Required work -
Reproduce the items from their start through the line holding "ARISTÓTELES. Poética, 1451b, trad.", inclusive, swapping each "Просмотров" for "Views" and leaving everything else unchanged.

[Material to process Boundary: Start]

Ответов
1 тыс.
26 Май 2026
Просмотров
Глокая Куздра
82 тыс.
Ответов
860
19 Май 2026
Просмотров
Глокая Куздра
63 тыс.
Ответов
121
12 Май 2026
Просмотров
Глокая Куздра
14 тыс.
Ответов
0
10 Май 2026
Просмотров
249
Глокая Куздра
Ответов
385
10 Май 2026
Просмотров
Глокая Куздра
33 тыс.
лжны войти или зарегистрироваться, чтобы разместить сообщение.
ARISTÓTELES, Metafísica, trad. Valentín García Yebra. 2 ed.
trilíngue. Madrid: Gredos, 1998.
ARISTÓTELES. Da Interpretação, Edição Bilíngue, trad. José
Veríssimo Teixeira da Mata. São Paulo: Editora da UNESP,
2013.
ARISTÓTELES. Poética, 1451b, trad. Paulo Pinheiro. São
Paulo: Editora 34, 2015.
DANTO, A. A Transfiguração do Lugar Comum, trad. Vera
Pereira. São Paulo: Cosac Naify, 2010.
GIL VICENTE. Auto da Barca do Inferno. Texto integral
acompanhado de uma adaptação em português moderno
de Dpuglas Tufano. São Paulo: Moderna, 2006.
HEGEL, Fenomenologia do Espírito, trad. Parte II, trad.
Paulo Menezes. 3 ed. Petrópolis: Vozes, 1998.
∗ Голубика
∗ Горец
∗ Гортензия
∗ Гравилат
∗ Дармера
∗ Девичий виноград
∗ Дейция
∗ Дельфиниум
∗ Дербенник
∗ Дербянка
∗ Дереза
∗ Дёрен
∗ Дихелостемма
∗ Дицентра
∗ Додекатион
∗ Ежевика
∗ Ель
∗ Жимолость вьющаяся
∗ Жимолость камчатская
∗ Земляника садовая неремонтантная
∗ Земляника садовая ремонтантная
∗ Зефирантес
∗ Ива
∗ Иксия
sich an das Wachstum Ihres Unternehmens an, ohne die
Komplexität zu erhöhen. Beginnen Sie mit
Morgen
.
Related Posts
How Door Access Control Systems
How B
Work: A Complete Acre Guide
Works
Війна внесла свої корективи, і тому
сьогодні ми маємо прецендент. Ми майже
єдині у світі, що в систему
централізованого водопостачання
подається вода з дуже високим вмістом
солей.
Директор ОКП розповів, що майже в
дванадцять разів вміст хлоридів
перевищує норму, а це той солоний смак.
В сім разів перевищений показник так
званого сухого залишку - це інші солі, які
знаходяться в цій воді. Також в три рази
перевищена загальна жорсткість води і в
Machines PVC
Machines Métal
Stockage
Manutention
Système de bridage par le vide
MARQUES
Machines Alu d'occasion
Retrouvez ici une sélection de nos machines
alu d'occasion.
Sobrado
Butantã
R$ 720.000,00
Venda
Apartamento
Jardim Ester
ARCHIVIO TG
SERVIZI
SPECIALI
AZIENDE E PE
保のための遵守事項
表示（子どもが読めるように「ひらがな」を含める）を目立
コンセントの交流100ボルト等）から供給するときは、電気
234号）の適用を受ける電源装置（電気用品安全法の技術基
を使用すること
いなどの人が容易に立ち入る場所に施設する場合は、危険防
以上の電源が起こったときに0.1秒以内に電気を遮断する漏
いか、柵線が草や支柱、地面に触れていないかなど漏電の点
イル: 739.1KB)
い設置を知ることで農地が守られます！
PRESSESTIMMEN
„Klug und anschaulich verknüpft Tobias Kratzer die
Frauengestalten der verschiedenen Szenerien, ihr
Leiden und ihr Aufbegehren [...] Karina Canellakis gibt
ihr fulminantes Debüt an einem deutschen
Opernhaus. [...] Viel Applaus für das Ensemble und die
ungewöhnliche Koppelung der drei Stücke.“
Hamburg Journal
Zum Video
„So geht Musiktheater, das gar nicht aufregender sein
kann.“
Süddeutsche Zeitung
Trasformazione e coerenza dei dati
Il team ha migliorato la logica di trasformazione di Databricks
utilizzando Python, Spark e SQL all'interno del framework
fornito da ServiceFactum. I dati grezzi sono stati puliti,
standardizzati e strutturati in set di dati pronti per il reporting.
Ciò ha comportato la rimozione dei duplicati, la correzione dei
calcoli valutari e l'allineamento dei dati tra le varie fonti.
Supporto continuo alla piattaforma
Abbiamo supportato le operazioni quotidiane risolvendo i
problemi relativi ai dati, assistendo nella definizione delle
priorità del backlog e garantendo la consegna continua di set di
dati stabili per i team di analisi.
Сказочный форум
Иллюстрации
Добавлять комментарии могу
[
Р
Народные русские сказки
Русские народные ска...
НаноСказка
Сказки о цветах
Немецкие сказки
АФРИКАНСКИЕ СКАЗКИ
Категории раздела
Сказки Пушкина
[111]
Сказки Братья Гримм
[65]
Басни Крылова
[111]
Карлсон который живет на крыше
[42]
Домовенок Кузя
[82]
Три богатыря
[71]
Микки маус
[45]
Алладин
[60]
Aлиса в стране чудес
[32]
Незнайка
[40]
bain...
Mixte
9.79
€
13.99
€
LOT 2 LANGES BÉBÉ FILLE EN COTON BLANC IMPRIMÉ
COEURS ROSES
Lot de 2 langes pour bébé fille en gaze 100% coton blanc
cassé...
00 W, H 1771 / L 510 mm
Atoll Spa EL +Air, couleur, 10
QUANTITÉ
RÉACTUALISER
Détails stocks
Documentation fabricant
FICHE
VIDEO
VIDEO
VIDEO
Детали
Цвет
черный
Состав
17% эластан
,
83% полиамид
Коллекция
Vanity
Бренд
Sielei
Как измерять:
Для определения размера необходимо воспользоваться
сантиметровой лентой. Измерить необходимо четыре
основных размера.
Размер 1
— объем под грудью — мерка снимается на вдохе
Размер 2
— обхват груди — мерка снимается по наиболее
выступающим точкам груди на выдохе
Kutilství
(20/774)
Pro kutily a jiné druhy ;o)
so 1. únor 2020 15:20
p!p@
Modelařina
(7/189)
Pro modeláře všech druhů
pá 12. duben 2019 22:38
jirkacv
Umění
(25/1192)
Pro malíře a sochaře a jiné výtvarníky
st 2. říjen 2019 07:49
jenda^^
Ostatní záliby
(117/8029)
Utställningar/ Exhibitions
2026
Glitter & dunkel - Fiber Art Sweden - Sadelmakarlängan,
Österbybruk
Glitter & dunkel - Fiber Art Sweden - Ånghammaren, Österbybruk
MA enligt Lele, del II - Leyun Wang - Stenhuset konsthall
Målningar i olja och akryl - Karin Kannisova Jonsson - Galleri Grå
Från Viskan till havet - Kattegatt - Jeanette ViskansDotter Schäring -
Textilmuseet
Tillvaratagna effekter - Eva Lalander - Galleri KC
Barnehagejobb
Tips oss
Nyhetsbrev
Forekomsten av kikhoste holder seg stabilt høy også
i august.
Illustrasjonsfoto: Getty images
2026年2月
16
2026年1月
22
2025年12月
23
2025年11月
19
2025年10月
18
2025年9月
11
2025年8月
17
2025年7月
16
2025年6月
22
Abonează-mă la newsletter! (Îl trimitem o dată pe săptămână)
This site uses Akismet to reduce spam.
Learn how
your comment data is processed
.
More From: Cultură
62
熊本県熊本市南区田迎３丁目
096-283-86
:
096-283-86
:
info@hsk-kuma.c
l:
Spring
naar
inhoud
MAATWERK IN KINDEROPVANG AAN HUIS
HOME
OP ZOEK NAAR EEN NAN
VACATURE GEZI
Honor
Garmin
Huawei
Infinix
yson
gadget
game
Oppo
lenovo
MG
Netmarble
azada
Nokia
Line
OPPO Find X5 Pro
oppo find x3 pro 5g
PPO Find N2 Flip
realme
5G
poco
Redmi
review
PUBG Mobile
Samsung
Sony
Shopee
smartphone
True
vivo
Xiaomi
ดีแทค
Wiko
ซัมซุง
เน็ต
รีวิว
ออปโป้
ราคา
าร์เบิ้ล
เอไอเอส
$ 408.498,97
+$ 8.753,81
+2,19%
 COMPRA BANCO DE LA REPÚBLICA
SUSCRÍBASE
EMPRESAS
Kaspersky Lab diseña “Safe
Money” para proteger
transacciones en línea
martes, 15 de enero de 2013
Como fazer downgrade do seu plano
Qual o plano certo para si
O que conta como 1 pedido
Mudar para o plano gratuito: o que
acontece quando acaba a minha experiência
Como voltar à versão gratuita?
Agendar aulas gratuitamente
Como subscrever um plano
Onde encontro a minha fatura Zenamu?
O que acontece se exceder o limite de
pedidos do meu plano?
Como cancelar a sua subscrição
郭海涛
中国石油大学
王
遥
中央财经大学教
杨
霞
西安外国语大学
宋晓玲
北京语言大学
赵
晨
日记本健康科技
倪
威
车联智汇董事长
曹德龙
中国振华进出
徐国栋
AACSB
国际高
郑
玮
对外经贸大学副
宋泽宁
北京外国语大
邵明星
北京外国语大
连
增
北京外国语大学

[Material to process Boundary: End]

Answer box -
Ответов
1 тыс.
26 Май 2026
Views
Глокая Куздра
82 тыс.
Ответов
860
19 Май 2026
Views
Глокая Куздра
63 тыс.
Ответов
121
12 Май 2026
Views
Глокая Куздра
14 тыс.
Ответов
0
10 Май 2026
Views
249
Глокая Куздра
Ответов
385
10 Май 2026
Views
Глокая Куздра
33 тыс.
лжны войти или зарегистрироваться, чтобы разместить сообщение.
ARISTÓTELES, Metafísica, trad. Valentín García Yebra. 2 ed.
trilíngue. Madrid: Gredos, 1998.
ARISTÓTELES. Da Interpretação, Edição Bilíngue, trad. José
Veríssimo Teixeira da Mata. São Paulo: Editora da UNESP,
2013.
ARISTÓTELES. Poética, 1451b, trad. Paulo Pinheiro. São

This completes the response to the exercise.